> _AIM OF THE TASK_
Filter the data for "pixels" and copy matching lines.

> _DATA FOR PROCESSING_
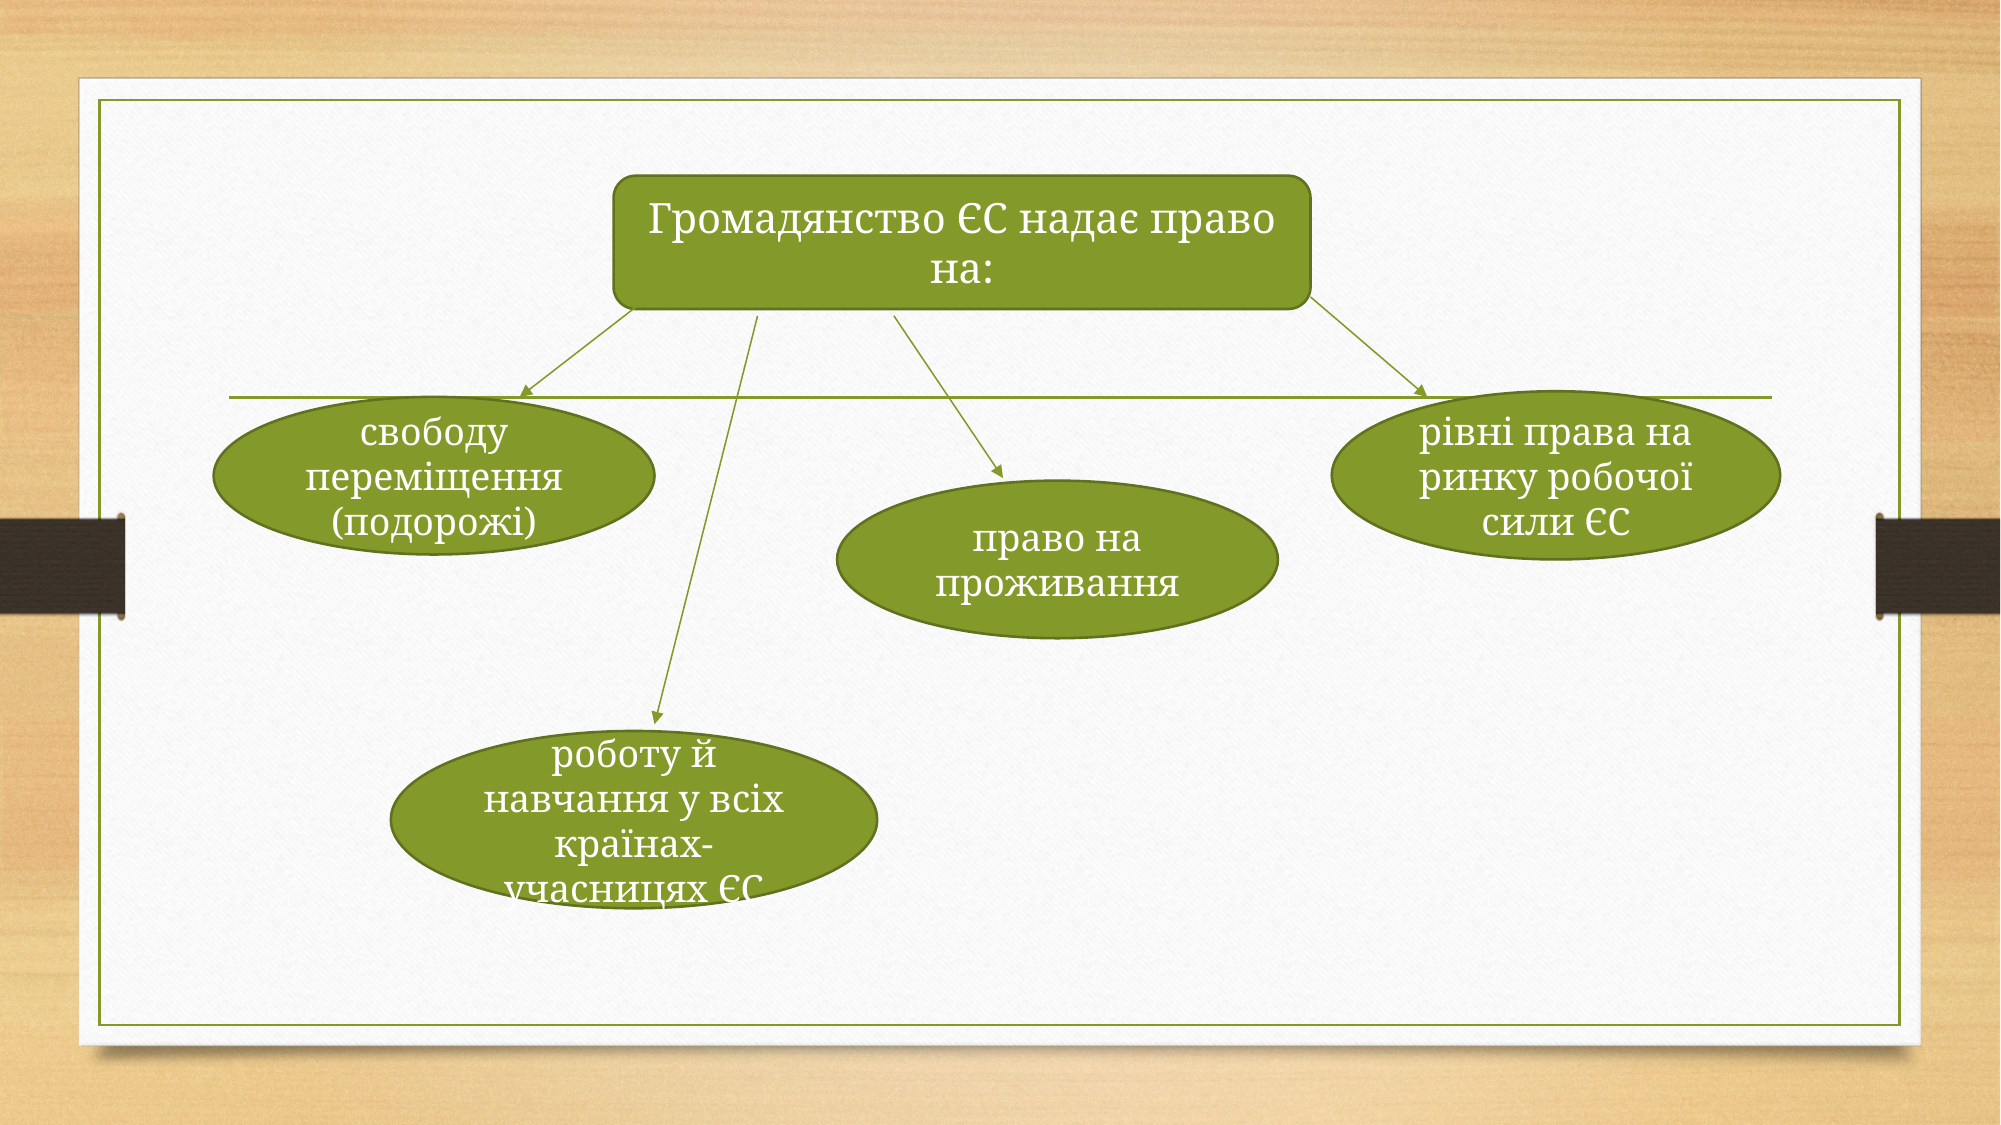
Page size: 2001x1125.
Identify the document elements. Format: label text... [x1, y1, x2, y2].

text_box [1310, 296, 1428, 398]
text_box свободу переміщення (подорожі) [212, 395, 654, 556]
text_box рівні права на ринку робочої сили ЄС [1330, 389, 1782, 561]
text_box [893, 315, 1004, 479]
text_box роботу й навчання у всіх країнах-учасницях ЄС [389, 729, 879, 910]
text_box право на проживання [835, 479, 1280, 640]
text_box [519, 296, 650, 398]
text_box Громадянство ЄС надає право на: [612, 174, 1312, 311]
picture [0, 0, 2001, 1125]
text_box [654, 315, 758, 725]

* * *

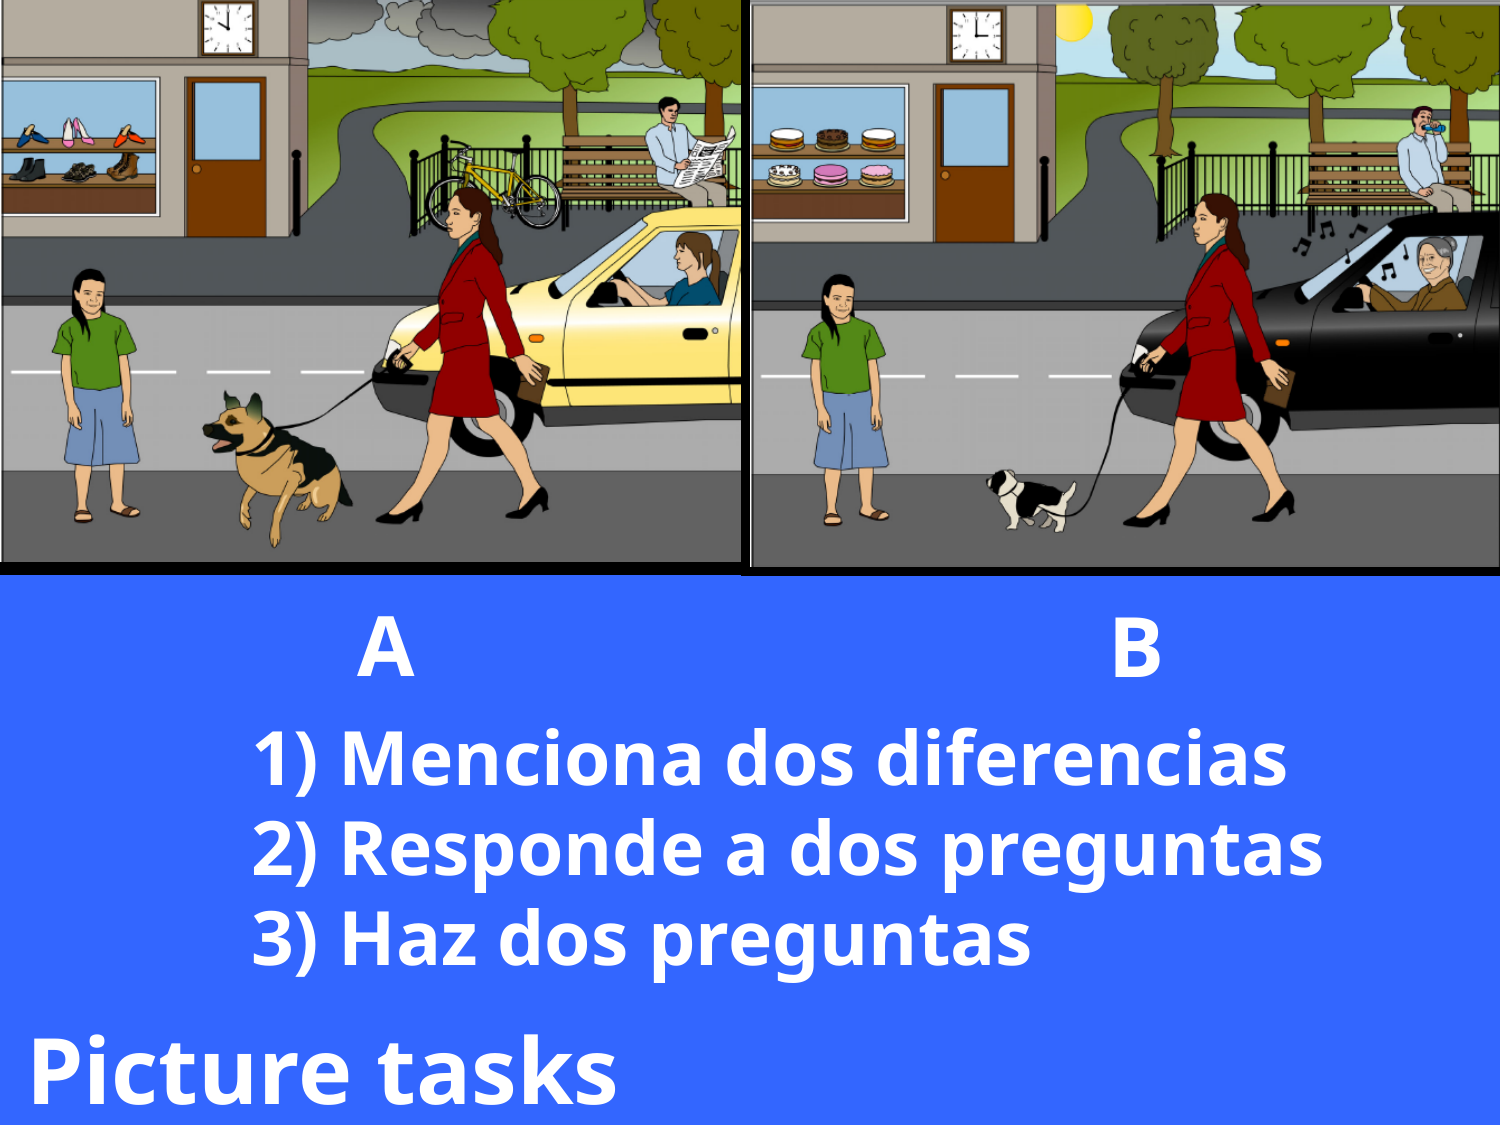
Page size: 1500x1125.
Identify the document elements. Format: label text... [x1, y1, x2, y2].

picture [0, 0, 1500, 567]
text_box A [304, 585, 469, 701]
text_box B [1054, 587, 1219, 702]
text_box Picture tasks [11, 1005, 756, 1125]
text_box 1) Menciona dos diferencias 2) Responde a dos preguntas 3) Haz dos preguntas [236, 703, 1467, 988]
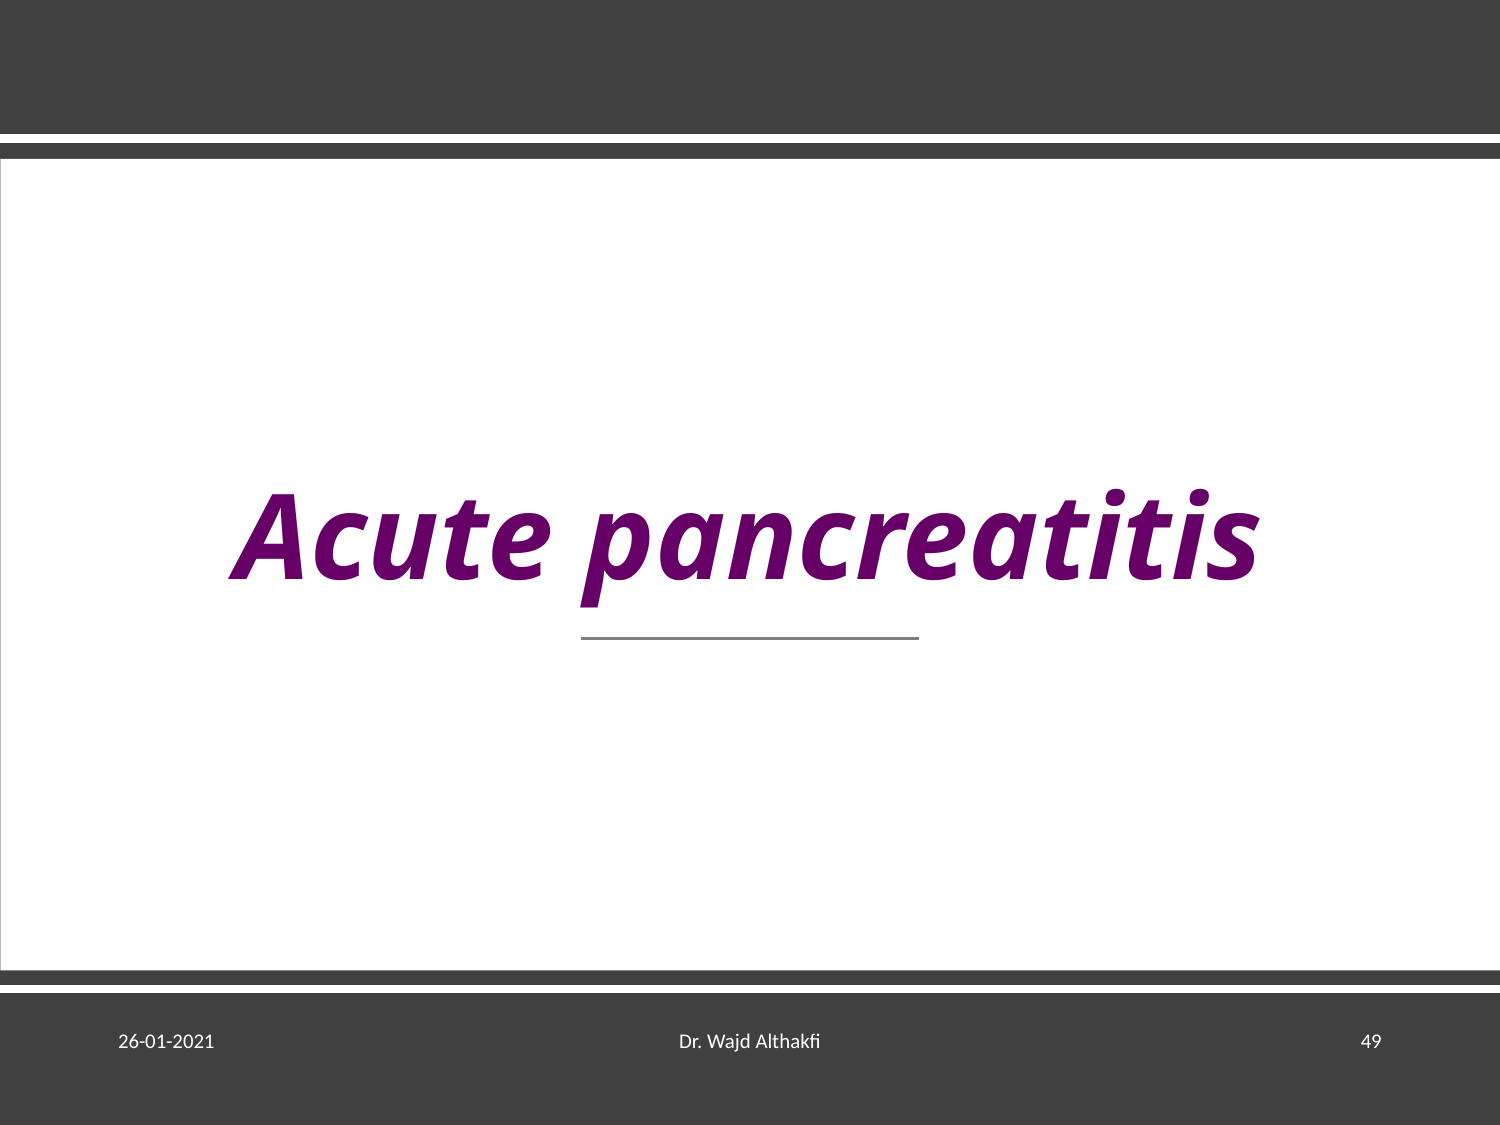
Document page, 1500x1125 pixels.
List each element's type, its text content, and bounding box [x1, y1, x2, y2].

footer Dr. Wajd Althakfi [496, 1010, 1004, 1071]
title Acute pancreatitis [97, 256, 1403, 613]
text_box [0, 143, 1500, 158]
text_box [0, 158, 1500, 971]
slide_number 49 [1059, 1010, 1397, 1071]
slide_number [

--

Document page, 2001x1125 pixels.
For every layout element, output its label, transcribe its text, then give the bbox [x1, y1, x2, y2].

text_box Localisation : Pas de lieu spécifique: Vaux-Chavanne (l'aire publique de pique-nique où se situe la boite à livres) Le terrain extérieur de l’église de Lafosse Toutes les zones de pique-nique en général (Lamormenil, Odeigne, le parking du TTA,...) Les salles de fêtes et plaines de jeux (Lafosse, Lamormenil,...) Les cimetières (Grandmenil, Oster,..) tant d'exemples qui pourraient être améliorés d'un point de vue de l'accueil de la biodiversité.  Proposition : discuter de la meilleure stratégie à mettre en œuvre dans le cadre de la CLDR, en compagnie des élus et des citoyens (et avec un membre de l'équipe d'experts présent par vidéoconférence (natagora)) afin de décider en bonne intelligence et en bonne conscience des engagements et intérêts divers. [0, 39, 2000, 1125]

> _ANSWER SPACE_
Document page, 1500x1125 pixels.
Document page, 2001x1125 pixels.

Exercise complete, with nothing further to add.